Hernoem in de rijen hieronder "Supported models" tot "Available models" en geef alle rijen verder ongewijzigd terug.

[Gegevensitems]
┏━━

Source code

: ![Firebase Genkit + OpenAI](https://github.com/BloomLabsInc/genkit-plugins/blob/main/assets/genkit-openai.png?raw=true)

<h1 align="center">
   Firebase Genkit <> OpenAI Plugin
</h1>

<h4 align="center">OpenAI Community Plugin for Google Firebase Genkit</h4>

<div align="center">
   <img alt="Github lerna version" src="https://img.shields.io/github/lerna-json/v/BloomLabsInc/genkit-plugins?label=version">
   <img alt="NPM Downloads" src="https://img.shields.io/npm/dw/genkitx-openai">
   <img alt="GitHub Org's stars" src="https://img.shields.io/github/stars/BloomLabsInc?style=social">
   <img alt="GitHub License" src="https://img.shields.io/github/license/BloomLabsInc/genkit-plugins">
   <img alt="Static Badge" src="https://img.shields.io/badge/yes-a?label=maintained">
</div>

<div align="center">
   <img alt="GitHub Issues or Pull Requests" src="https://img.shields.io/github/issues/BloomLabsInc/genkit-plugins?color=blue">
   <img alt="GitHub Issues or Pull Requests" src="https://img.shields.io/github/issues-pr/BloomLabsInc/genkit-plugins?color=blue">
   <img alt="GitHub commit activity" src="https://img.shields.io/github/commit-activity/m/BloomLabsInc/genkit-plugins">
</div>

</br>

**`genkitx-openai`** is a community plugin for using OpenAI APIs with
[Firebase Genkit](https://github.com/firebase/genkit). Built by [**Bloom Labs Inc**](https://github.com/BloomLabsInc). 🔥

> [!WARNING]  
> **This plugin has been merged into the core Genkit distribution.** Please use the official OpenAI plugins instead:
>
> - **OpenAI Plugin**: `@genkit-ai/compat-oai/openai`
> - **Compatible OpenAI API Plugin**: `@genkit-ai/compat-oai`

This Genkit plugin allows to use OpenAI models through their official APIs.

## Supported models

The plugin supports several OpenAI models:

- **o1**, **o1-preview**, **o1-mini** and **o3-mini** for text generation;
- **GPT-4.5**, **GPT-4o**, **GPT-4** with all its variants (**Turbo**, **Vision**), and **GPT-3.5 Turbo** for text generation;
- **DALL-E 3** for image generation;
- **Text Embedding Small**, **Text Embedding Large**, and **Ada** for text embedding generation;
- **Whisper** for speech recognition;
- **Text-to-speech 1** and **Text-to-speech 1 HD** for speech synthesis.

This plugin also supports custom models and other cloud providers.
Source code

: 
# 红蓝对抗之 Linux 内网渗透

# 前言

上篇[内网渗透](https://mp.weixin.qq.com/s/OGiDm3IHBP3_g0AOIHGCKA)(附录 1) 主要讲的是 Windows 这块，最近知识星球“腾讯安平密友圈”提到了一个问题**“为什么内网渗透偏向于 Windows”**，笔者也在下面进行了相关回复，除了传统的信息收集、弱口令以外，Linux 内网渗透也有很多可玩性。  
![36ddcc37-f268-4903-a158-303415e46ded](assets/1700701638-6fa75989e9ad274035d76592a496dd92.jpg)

┗━━

• _Antwoord op opdracht_:
Source code

: ![Firebase Genkit + OpenAI](https://github.com/BloomLabsInc/genkit-plugins/blob/main/assets/genkit-openai.png?raw=true)

<h1 align="center">
   Firebase Genkit <> OpenAI Plugin
</h1>

<h4 align="center">OpenAI Community Plugin for Google Firebase Genkit</h4>

<div align="center">
   <img alt="Github lerna version" src="https://img.shields.io/github/lerna-json/v/BloomLabsInc/genkit-plugins?label=version">
   <img alt="NPM Downloads" src="https://img.shields.io/npm/dw/genkitx-openai">
   <img alt="GitHub Org's stars" src="https://img.shields.io/github/stars/BloomLabsInc?style=social">
   <img alt="GitHub License" src="https://img.shields.io/github/license/BloomLabsInc/genkit-plugins">
   <img alt="Static Badge" src="https://img.shields.io/badge/yes-a?label=maintained">
</div>

<div align="center">
   <img alt="GitHub Issues or Pull Requests" src="https://img.shields.io/github/issues/BloomLabsInc/genkit-plugins?color=blue">
   <img alt="GitHub Issues or Pull Requests" src="https://img.shields.io/github/issues-pr/BloomLabsInc/genkit-plugins?color=blue">
   <img alt="GitHub commit activity" src="https://img.shields.io/github/commit-activity/m/BloomLabsInc/genkit-plugins">
</div>

</br>

**`genkitx-openai`** is a community plugin for using OpenAI APIs with
[Firebase Genkit](https://github.com/firebase/genkit). Built by [**Bloom Labs Inc**](https://github.com/BloomLabsInc). 🔥

> [!WARNING]  
> **This plugin has been merged into the core Genkit distribution.** Please use the official OpenAI plugins instead:
>
> - **OpenAI Plugin**: `@genkit-ai/compat-oai/openai`
> - **Compatible OpenAI API Plugin**: `@genkit-ai/compat-oai`

This Genkit plugin allows to use OpenAI models through their official APIs.

## Available models

The plugin supports several OpenAI models:

- **o1**, **o1-preview**, **o1-mini** and **o3-mini** for text generation;
- **GPT-4.5**, **GPT-4o**, **GPT-4** with all its variants (**Turbo**, **Vision**), and **GPT-3.5 Turbo** for text generation;
- **DALL-E 3** for image generation;
- **Text Embedding Small**, **Text Embedding Large**, and **Ada** for text embedding generation;
- **Whisper** for speech recognition;
- **Text-to-speech 1** and **Text-to-speech 1 HD** for speech synthesis.

This plugin also supports custom models and other cloud providers.
Source code

: 
# 红蓝对抗之 Linux 内网渗透

# 前言

上篇[内网渗透](https://mp.weixin.qq.com/s/OGiDm3IHBP3_g0AOIHGCKA)(附录 1) 主要讲的是 Windows 这块，最近知识星球“腾讯安平密友圈”提到了一个问题**“为什么内网渗透偏向于 Windows”**，笔者也在下面进行了相关回复，除了传统的信息收集、弱口令以外，Linux 内网渗透也有很多可玩性。  
![36ddcc37-f268-4903-a158-303415e46ded](assets/1700701638-6fa75989e9ad274035d76592a496dd92.jpg)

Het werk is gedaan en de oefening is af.